Ekim başlarında gelmiştik. Hemen sonrasında bayramdı. İlk Ramazan Bayramımız. Gelirken yanımızda getirdiğimiz akideli şekeri ikram etmiştik bayramlaşmaya gelenlere.
Bir hatıra, öbürünü uyandırıyor. Durduramıyorum, zihnim dört nala birinden öbürüne koşuyor ve buradaki ilk bayramımız, oradaki son bayramımızı hatırlatıyor bana.
Babamın, sert sesi. “Hazırlan Kerim, Musa ağayı bayramlamaya gidiyoruz.”
Onca çocuk varken, benim saflığımla dalga geçen Musa ağaya gitmek de nereden çıkmıştı? Niye ben? Nidai abim var, o zamanlar abi demesem de 15 ay büyüğüm Mahmut var, Kemal var. İsyanım sessizliğime gömülü kalıyor. Emir büyük yerden.
Musa ağa, yepyeni, gri renkli bir şalvar giymiş. Gri şalvarın üzerinde çizgiler var. Hemen yanında sekiz köşeli kasketi duruyor. Babamınki gibi ama ağanınki solmuş değil.
Sedire bağdaş kurmuş. Yerinden kalkmadan “hoş geldin, Ali Fakı” diyor babama. Eliyle yakınındaki sediri işaret ediyor. Sonra bana çeviriyor gözlerini. Yüzüne, alayvari bir gülümseme yerleşiyor. Gülmesini zor tutuyor belli ki. Soruyor babama. “Bu hangisi Ali Fakı? Sende o kadar çok çocuk var ki, çıkaramadım”
“Bu Kerim” diyor babam. “Mulla Kerim’in torun çocuğu Kerim.
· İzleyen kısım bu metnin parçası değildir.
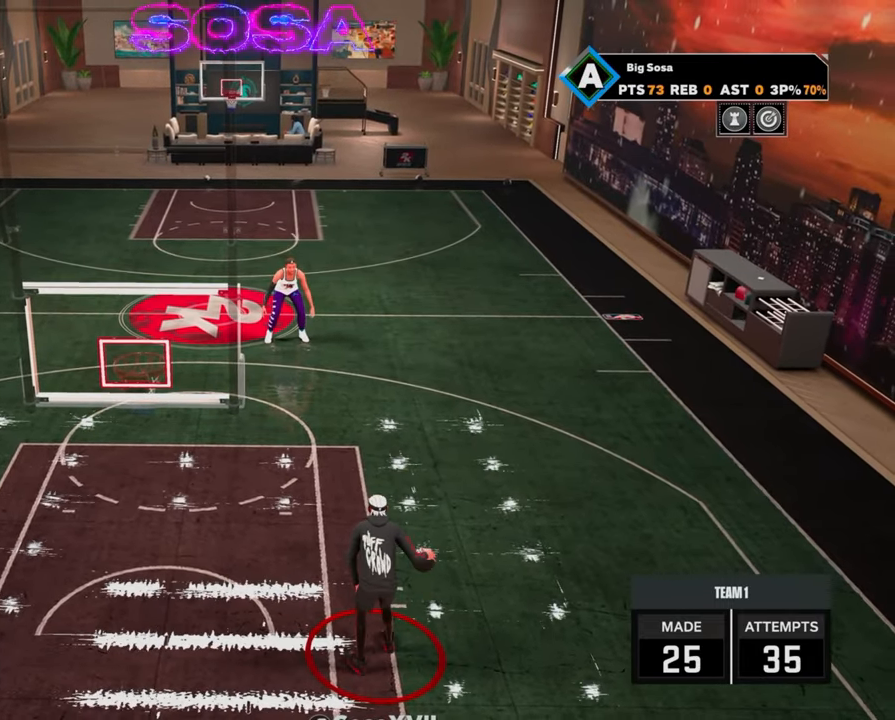
{"buttons": [], "left_stick": "center", "right_stick": "center", "events": []}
Hani Kurtuluş Savaşında bu toprakları korumak için, müfrezesiyle birlikte Fransızların şehit ettiği Mulla Kerim’in torunu.”
Babam bir şeyler daha söyleyecek belli ki. Büyük dedemle birlikte şehit olan delikan büyük amcalarını, anlatacaktır kim bilir. Ama Musa ağa kesiyor lafını ve “Dürü kız, gel hele” diye sesleniyor. Anında başı yazmalı, genç görünen tombul bir kadın giriyor içeriye. Ağanın karısını ilk defa görüyorum. Mor renkli bir fistan giymiş. Kolları altın bilezik dolu.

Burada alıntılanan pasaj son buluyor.